Sounding confident about the company’s long-term outlook, Peters said during the earnings call, “We still got hundreds of millions of folks to sign up. And from a revenue perspective, we’re about 6% of consumer spend and ad revenue in the countries we serve in the areas that we serve. So, we believe we’ve got plenty of room to grow our engagement, our revenue and our profit.”
How Analysts Reacted to NFLX’s Q1 Earnings
Netflix’s Q1 earnings impressed Wall Street analysts, and several raised their target price on the streamer post the confessional. “Solid first-quarter results were headlined by profitability beat (both operating and net income) with outperformance benefiting from revenue ahead of the company’s guidance (in-line with our above-consensus forecast) and expense timing,” said Guggenheim analyst Michael Morris.

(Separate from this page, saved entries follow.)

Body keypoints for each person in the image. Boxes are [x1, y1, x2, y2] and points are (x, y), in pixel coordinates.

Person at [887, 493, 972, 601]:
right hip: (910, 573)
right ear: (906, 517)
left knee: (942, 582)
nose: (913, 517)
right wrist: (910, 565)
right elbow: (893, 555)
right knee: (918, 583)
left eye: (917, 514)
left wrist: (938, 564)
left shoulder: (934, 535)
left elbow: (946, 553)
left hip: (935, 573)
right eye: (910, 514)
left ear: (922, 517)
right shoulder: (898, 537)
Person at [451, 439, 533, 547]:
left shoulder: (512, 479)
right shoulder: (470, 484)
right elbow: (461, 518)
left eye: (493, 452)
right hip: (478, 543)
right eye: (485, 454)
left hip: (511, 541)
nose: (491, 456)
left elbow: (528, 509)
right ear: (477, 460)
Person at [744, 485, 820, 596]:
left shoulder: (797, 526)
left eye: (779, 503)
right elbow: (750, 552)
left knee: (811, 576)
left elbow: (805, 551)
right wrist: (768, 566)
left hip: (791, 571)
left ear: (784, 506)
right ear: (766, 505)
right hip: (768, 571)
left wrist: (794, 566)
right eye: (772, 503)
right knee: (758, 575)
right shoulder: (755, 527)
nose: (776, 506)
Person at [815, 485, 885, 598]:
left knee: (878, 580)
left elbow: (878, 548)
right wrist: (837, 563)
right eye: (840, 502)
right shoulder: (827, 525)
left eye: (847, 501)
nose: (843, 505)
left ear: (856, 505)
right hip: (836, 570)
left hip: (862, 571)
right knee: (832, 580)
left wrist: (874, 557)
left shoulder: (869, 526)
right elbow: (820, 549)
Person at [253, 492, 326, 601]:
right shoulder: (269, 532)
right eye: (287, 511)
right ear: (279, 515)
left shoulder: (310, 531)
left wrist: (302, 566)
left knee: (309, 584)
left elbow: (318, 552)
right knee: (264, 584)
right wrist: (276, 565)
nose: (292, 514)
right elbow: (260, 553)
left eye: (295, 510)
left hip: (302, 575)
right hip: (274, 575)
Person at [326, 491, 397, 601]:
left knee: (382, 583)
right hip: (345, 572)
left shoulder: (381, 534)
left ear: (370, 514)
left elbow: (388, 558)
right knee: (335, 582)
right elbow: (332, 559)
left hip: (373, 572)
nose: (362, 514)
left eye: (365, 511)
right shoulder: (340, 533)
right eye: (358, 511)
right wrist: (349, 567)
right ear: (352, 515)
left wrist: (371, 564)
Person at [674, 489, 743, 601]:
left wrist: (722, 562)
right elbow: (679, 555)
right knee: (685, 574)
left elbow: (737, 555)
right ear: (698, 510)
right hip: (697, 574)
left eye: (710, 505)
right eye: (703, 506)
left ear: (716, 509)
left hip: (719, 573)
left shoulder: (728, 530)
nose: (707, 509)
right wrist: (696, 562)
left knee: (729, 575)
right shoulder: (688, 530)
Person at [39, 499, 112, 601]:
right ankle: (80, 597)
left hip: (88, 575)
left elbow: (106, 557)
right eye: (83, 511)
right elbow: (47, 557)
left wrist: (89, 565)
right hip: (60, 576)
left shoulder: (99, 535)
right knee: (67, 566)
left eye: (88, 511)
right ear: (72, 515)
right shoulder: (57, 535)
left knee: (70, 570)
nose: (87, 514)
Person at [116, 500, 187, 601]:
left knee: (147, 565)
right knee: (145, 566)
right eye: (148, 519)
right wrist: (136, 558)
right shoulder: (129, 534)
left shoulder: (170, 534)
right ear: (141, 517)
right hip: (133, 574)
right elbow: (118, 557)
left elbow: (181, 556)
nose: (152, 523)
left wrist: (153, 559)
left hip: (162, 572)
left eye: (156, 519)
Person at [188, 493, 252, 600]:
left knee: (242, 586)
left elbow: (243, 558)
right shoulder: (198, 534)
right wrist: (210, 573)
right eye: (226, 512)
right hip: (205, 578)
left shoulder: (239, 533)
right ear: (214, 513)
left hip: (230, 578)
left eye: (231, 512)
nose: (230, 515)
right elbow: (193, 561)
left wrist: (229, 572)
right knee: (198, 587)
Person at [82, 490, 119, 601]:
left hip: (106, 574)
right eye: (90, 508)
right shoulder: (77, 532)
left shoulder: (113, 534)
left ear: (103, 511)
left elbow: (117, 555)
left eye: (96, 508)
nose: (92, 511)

Morris, who raised his target price by $50 to $1,150, added, “Second-quarter guidance was similarly ahead of our/consensus prior estimates.”

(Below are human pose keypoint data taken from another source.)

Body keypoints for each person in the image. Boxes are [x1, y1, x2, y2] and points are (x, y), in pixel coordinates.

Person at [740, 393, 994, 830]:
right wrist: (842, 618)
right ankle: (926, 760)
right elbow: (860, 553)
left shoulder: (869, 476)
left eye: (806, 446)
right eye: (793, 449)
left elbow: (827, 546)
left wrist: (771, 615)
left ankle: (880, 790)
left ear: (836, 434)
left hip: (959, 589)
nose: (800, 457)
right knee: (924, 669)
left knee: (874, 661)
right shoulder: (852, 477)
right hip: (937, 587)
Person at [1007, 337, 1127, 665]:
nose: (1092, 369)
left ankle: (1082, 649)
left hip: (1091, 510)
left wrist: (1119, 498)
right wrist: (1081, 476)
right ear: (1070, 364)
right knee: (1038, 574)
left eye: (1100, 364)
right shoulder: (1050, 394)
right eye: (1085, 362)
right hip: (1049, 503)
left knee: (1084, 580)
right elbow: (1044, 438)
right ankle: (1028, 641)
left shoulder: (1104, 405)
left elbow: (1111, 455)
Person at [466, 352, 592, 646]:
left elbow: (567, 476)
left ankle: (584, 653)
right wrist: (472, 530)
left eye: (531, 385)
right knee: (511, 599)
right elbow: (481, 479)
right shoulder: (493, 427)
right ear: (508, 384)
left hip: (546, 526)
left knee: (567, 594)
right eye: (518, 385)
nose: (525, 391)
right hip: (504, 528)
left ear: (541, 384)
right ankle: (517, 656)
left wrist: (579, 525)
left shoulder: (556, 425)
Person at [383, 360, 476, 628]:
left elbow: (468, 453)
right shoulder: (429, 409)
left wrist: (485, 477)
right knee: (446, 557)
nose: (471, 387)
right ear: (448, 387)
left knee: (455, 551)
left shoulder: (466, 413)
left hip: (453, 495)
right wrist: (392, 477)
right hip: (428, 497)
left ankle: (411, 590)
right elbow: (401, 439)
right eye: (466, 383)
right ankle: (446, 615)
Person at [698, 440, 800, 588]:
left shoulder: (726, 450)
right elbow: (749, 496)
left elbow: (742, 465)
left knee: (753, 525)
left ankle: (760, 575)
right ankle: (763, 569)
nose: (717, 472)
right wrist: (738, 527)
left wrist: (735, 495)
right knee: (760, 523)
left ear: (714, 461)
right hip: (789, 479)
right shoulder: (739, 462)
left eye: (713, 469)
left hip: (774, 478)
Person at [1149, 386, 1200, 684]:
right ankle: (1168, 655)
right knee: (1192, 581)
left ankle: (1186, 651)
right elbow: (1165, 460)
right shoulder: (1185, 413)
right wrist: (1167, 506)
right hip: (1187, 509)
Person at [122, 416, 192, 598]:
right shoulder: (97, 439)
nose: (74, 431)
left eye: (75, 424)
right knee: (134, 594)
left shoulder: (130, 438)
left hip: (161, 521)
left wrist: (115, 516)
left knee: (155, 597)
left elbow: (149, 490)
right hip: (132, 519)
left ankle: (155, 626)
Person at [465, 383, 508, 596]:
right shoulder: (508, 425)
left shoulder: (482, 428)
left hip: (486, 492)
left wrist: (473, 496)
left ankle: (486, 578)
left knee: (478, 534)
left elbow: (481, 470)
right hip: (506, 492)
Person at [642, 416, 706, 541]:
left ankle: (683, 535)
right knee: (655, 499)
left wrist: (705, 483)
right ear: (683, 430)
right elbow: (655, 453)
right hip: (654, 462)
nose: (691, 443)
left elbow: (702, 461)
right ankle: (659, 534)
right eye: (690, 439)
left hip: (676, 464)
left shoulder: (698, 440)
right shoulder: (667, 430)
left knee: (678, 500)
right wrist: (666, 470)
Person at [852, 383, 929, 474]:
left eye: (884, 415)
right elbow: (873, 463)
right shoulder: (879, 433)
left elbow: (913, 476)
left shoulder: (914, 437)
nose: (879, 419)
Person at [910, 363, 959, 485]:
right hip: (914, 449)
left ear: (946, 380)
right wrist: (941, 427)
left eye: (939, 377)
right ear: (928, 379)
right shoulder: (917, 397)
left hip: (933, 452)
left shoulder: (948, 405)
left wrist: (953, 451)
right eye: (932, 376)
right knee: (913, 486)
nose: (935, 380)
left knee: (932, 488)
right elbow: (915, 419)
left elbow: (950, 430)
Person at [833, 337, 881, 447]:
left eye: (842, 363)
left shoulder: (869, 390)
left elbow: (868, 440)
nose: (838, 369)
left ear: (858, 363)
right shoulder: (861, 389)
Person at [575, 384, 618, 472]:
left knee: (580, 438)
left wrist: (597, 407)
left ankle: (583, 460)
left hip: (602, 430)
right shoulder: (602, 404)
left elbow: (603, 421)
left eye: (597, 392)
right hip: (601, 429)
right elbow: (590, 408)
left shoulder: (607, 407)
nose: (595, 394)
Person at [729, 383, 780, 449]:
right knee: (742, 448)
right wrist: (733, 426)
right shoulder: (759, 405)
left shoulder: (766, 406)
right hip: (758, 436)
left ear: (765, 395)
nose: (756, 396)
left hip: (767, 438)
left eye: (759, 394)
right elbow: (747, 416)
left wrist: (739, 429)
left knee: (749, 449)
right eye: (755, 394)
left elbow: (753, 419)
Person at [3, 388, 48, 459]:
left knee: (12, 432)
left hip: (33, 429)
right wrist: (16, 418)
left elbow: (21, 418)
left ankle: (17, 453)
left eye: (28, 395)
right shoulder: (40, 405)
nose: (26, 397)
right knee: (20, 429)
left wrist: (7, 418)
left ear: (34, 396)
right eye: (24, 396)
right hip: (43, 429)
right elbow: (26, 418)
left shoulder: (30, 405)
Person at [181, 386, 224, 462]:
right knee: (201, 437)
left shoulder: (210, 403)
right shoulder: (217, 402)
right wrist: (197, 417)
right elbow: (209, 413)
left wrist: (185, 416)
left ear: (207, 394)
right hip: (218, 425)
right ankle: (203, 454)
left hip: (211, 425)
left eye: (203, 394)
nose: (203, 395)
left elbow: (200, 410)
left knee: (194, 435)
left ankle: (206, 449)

Morris believes that Netflix has the potential to increase its subscriber base even further. In his note, he said, “We continue to see opportunity to grow members with management noting they ‘still have hundreds of millions of folks to sign up’ with the service comprising less than 10 percent of TV hours and around 6 percent of consumer spend/ad revenue.”

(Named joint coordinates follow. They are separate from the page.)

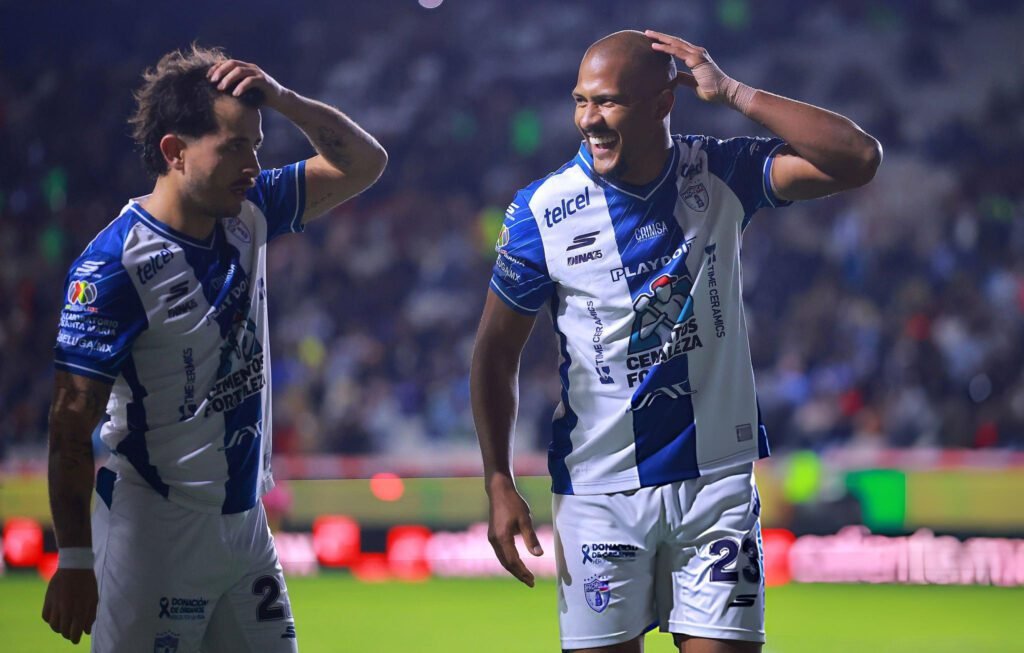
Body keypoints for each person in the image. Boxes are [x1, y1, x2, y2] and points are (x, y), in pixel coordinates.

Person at [471, 29, 881, 653]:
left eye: (608, 102)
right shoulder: (539, 214)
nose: (589, 120)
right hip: (599, 492)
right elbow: (494, 355)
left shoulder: (721, 172)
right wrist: (498, 479)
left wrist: (736, 93)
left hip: (715, 484)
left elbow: (857, 158)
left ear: (665, 103)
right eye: (580, 101)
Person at [42, 45, 387, 651]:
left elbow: (365, 162)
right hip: (156, 528)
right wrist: (73, 559)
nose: (253, 163)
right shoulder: (112, 270)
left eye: (257, 144)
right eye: (234, 147)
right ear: (175, 152)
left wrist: (283, 100)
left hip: (247, 526)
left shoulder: (248, 211)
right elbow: (71, 426)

MoffetNathanson analyst Robert Fishman also raised Netflix’s target price to $1,150. In his note, Fishman said, “When looking at U.S. revenue per hour viewed, Netflix still appears to be underearning relative to its engagement and even after the recent price increases still has a consumer surplus to further raise prices.”
Netflix Is Seen as a Recession-Proof Business
Nancy Tengler, the CIO and CEO of Laffer Tengler Investments, believes that Netflix is a “recession play” and subscriptions like Netflix and Spotify are “the last thing to go” when consumers cut spending during slowdowns.
Pivotal Research analyst Jeffrey Wlodarczak raised Netflix’s target price by $100 to $1,350 and said that the company offers “very attractive” price to value for its service, while its advertising business should deliver strong growth.”
“Our view remains unchanged that Netflix has won the global streaming race as further evidenced by these results and this is what, in our opinion, winning looks like,” added Wlodarczak.
Referring to Netflix maintaining its 2025 guidance, he said, “Commentary suggests high confidence in guidance, including ads, even in a weaker macro environment as consumers value TV more during economic uncertainty.”
BMO analyst Brian Pitz raised Netflix’s target by $25 to $1,200, while stressing “Entertainment typically remains resilient during uncertain macro.”
Pitz added, “Management noted that, given its current positioning within the advertising industry, it provides them with ‘some insulation’ as the ad market appears to be weakening.”
Edward Jones Maintained Its Hold Rating on NFLX Stock
Edward Jones, which has a “hold” rating on Netflix, maintained its neutral stance and did not tinker with its target price. “In his note, Jones said, “Netflix is no longer reporting subscriber additions, but we feel that financial results for the quarter were strong.”
Edward Jones analyst Dave Heger added, “We are encouraged that the company’s operating profit is tracking above our expectations, and guidance for the second quarter reflects a continuation of this result.”
Meanwhile, Netflix stock was trading higher in after-market hours after reporting an impressive set of numbers. The stock is up nearly 10% so far in 2025 while the broad-based S&P 500 is down by a similar quantum.